Ayaan Hirsi Ali tells many tales of her painful life growing up in and interacting with Islam in Arabian, African and European contexts. As one who has rejected Islam and belief in any god, she has become a full-fledged disciple of the Western Enlightenment. Her positive thesis is that “there are three institutions in Western society that could ease the transition into Western citizenship of these millions of nomads from the tribal cultures they are leaving. They are institutions that can compete with the agents of jihad for the hearts and minds of Muslims.”

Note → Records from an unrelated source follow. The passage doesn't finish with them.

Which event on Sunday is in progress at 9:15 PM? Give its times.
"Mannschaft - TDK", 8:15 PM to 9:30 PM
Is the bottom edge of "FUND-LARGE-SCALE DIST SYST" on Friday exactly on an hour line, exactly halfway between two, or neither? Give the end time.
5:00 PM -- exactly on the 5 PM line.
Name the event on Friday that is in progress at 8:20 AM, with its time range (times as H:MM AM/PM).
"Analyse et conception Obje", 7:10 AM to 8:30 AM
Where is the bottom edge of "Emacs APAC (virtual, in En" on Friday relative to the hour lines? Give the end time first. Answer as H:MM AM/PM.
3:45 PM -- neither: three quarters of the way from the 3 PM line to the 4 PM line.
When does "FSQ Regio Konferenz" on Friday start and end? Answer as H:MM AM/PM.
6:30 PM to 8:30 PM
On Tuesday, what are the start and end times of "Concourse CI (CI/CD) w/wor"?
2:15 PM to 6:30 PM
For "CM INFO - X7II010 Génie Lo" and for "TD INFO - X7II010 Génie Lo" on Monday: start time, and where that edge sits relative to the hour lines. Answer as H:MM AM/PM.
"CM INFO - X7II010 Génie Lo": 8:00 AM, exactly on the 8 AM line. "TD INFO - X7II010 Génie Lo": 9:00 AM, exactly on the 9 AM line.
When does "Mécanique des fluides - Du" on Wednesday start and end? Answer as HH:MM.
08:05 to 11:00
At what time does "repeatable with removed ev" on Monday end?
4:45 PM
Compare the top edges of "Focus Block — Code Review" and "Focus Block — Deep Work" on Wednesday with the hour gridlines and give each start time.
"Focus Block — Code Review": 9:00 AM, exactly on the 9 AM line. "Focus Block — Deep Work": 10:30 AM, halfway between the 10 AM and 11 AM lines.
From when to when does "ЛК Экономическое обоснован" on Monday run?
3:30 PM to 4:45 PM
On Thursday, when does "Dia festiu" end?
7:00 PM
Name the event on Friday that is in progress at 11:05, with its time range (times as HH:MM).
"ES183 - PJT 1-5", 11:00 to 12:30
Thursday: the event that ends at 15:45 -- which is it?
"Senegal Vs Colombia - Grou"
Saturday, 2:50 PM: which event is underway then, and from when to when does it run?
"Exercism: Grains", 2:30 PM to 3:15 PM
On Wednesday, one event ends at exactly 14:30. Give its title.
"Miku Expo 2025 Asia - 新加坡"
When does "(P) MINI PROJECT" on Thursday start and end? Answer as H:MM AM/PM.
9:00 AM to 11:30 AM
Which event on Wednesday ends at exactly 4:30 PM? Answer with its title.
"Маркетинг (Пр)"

From my angle of interest, she is a staunch advocate of a more vigorous Christian encounter with Muslims who have moved to the West. She sees the church as the most powerful vehicle of modernization and rationalization, which in light of her experience is the only hope for Muslims held captive in darkness. The Christianity she advocated, however, is a “moderate,” Lockean version of the faith, mostly interiorized and reduced to “God is love.” I’m not convinced that there remains a significant segment of the church in the West that is (a) evangelistic, (b) committed deeply enough to sacrifice to reach Muslim immigrants, and (c) convinced that they OUGHT to reach Muslims. In my experience, most of the “moderate” Christians who are energetic in their faith are perfectly happy to say Islam is adequate for Muslims, and repulsed by the idea of trying to change someone’s religion.